We had some concerns in choosing the web stack, which has historically optimized for developer experience over application performance. But the particular subset of web technologies seemed promising:

In practice, it did not live up to our hopes. We labored extensively to keep performance up with techniques such as using Preact in place of React. In the end we had an app that was 60fps much of the time, but the engineering calories expended to achieve that seemed out-of-sync with the capabilities of the Pixelbook hardware.

Video games

Video games are a subset of the computing industry that has a strong culture of performance. One might say that action games like Pac-Man, Quake, or Destiny are speed-of-thought tools.

Video game developers are part of this equation, but so are hardware manufacturers with entire brands built on low-latency input devices and computers; low-latency monitors; and of course the huge market for GPUs.

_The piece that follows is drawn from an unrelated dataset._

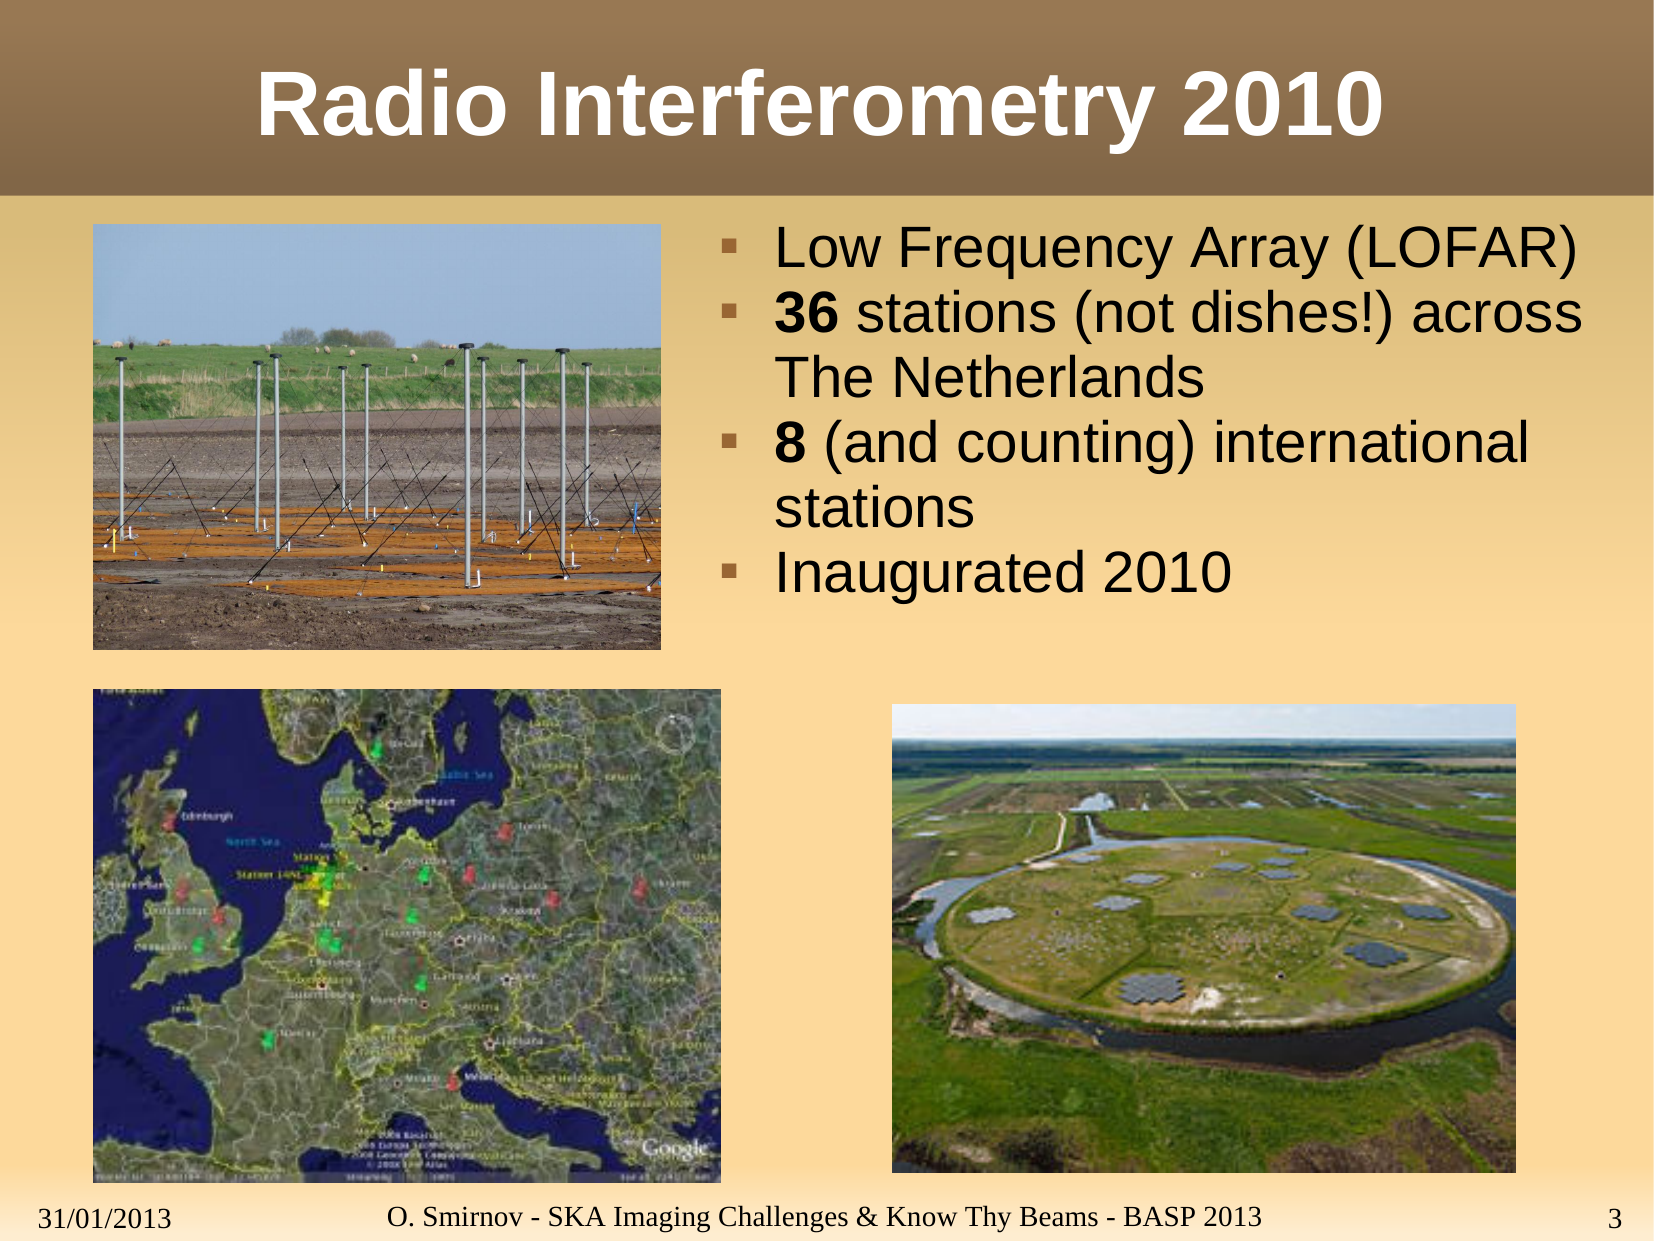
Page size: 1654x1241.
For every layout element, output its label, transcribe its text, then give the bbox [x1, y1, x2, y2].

Virtual Reality gaming is pushing this even further, with refresh rates of 90hz.

Even end users of video games (aka players) are aware of framerates, with FPS counters built into gaming platforms and players of competitive games able to count frames of latency.

So the question is, why do developers of productive and creative tools not have this same awareness? In our anecdotal experience, many software engineers with a web or mobile background are only dimly aware of framerate as a concept, let alone know whether their own apps are maintaining a steady framerate.

Or to put it another way: why does a text editor struggle when video game engines can render a full-detail 3D city without slowing down?

We don’t know the exact solution here, but we’d like to propose all of us doing productivity app development might want to take a few cues from video game performance culture.